• **TRECHO DO DOCUMENTO**:
↓↓↓

CREA-RS – O que fazer assim que esses sinais são identificados e o diagnóstico das manifestações patológicas é feito?
Eng. Tutikian A partir daí, é providenciar a terapia. Então, primeiro, é preciso um bom diagnóstico. Eu não posso tratar a manifestação patológica. Eu tenho de tratar a causa, certo? Eu dou alguns exemplos na área médica que, às vezes, é mais fácil de entender. Não adianta eu chegar no médico com dor de cabeça e ele simplesmente me dar um remédio para dor de cabeça. Pode ser que elimine a minha dor de cabeça naquele momento e tire aquele desconforto momentâneo, mas o que causou a dor vai permanecer. Como exemplo, pode ser o COVID. Se o médico não tratou a COVID, só tratou a minha dor de cabeça, ou seja, a manifestação patológica, o que que vai acontecer? Daqui a dois dias essa dor de cabeça pode voltar e o vírus já estará muito mais forte. A dor de cabeça então era o menor dos problemas, posso já estar com falta de ar, muito mais comprometido e a chance de me recuperar já será menor. A mesma coisa com o concreto. Não adianta tratar a fissura com uma boa pintura. Pode ser que essa fissura seja ocasionada por um recalque diferencial. O prédio vai continuar com o problema e quando eu tiver de corrigi-lo será muito pior.
Logo, depois de um bom diagnóstico, feito por um profissional competente, conhecedor do tema, experiente, vamos para a correção do problema de maneira adequada.

CREA-RS – Como prevenir que o concreto armado desenvolva manifestações patológicas?

↑↑↑

• **INFORMAÇÕES**:
↓↓↓

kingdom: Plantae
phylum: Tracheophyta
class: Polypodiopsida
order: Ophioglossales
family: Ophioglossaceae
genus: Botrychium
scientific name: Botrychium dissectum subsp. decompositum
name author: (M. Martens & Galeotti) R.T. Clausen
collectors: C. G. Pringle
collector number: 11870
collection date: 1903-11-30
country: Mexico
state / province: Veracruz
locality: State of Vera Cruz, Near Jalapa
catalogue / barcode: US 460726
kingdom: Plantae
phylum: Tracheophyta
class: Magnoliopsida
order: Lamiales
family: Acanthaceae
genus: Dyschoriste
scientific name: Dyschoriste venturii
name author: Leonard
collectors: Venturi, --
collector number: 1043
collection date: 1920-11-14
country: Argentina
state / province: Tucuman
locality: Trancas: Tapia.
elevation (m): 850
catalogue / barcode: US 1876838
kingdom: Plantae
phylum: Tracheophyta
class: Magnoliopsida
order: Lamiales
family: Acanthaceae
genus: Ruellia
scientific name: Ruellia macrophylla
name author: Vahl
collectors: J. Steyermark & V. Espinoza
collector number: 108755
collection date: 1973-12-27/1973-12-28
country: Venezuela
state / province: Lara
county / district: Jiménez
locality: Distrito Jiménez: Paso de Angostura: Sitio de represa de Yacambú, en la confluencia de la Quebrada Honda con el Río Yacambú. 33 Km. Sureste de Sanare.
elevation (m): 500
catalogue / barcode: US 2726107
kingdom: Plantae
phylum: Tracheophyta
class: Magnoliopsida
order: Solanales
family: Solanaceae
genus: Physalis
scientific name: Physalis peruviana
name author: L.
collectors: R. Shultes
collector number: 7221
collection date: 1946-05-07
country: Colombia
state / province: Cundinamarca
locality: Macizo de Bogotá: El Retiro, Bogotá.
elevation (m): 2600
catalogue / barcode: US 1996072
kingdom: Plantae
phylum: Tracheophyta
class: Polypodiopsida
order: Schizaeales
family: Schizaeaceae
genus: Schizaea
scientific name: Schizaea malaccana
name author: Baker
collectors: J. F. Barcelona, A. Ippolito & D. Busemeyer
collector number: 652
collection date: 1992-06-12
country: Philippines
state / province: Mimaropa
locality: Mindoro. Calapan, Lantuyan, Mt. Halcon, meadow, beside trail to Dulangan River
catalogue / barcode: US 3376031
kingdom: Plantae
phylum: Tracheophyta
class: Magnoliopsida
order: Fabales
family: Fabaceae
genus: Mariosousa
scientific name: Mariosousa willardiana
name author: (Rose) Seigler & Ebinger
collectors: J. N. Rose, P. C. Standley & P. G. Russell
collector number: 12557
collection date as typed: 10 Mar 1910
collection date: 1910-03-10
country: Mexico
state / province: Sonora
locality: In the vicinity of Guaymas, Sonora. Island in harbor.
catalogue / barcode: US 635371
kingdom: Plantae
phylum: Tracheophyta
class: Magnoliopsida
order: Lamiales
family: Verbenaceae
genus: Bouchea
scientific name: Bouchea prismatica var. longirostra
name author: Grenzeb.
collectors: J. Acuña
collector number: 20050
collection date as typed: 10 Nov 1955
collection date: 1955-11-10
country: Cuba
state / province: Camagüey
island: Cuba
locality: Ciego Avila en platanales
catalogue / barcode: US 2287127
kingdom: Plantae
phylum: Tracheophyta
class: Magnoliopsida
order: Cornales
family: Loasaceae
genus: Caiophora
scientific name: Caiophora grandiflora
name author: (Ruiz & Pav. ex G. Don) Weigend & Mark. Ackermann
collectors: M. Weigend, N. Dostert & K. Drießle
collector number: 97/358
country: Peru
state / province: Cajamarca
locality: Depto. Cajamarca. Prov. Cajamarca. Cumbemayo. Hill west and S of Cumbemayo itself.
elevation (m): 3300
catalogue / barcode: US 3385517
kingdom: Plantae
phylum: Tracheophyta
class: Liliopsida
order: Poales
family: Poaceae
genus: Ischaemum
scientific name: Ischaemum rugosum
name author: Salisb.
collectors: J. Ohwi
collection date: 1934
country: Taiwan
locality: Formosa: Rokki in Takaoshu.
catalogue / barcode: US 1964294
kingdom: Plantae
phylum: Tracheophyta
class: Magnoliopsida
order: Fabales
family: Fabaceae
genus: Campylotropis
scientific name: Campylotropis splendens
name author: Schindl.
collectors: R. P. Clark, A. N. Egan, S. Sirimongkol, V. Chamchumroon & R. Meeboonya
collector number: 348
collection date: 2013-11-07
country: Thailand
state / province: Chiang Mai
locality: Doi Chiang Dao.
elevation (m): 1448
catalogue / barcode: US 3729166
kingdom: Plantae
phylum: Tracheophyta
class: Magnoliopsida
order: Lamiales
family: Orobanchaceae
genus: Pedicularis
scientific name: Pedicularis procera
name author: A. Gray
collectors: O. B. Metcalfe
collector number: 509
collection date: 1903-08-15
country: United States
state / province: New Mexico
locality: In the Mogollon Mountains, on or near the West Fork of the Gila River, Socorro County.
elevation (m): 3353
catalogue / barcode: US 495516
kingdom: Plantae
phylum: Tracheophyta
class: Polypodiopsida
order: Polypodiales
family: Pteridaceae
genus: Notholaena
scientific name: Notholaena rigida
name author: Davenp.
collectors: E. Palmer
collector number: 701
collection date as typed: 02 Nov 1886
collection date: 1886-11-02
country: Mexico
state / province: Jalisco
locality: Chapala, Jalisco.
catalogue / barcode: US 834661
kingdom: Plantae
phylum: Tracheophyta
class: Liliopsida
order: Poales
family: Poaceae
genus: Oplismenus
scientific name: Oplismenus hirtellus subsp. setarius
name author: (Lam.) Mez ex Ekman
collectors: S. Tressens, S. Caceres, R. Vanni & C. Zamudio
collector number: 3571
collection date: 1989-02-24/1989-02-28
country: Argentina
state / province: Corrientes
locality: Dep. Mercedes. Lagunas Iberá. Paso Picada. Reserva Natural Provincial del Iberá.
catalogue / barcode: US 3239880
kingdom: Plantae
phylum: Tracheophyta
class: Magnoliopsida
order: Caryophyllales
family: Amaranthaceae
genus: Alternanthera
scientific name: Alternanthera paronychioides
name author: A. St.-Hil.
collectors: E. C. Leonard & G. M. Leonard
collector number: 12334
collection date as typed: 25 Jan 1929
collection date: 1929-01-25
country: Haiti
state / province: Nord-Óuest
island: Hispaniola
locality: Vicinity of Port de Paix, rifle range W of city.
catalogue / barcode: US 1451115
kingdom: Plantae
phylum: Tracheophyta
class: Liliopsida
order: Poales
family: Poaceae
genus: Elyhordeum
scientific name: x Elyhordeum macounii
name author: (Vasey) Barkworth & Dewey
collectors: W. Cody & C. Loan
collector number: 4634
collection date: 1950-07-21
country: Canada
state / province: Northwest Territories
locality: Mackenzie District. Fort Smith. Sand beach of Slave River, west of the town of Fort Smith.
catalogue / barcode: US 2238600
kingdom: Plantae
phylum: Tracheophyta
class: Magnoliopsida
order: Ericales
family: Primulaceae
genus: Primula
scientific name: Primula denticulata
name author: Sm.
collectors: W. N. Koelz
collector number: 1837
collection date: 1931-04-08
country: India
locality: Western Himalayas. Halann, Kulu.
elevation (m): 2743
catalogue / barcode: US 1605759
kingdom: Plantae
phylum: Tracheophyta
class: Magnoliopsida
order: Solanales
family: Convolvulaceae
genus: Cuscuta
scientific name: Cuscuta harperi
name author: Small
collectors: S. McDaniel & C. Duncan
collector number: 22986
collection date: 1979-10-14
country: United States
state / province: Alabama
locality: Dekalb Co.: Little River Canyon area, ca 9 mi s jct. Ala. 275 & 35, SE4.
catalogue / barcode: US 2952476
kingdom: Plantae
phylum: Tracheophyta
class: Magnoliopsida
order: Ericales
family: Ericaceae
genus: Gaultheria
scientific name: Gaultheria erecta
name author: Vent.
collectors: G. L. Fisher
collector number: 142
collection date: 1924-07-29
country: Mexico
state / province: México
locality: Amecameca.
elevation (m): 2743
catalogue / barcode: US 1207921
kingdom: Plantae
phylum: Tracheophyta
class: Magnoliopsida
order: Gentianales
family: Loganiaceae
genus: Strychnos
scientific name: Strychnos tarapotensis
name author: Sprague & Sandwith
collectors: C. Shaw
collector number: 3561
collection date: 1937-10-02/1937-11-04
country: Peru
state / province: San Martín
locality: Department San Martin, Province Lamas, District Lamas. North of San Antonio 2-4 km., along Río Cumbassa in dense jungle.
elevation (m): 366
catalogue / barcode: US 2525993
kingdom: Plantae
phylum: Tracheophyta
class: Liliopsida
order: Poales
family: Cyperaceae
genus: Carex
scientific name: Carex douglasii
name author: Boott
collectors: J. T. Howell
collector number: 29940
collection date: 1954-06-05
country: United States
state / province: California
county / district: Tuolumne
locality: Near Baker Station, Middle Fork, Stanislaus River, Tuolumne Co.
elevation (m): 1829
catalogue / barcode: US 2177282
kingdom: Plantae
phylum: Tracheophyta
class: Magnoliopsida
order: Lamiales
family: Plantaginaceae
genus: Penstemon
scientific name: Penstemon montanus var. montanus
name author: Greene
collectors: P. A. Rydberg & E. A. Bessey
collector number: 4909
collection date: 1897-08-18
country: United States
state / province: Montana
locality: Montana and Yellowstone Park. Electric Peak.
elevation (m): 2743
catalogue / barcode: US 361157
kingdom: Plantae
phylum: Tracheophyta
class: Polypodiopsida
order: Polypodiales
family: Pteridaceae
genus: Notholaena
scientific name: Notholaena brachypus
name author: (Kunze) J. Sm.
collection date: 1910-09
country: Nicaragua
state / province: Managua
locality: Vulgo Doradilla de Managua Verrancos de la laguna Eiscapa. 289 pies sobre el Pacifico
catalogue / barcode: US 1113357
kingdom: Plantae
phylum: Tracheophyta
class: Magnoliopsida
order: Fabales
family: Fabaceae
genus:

↑↑↑

• **COMPLETE O SEGUINTE**:
**a.** Reescreva de forma mais concisa o parágrafo do trecho sobre manifestações patológicas que começa com "A partir daí, é providenciar a terapia", preservando os fatos principais.
**b.** Segundo o trecho sobre manifestações patológicas, por quem deve ser feito o bom diagnóstico que antecede a correção do problema?
As linhas não são necessárias para resolver as tarefas.

• **RESPOSTAS DOS EXERCÍCIOS**:
**a.** Depois do diagnóstico, deve-se providenciar a terapia, tratando a causa e não apenas a manifestação patológica. Na medicina, um remédio para dor de cabeça pode aliviar o desconforto momentâneo. Porém, se a causa for a COVID e não for tratada, a dor pode voltar em dois dias com o vírus mais forte, talvez com falta de ar e menor chance de recuperação. O mesmo vale para o concreto: não adianta tratar uma fissura com uma boa pintura. Se ela for causada por um recalque diferencial, o prédio continuará com o problema, e corrigi-lo depois será muito pior.

**b.** Por um profissional competente, conhecedor do tema e experiente.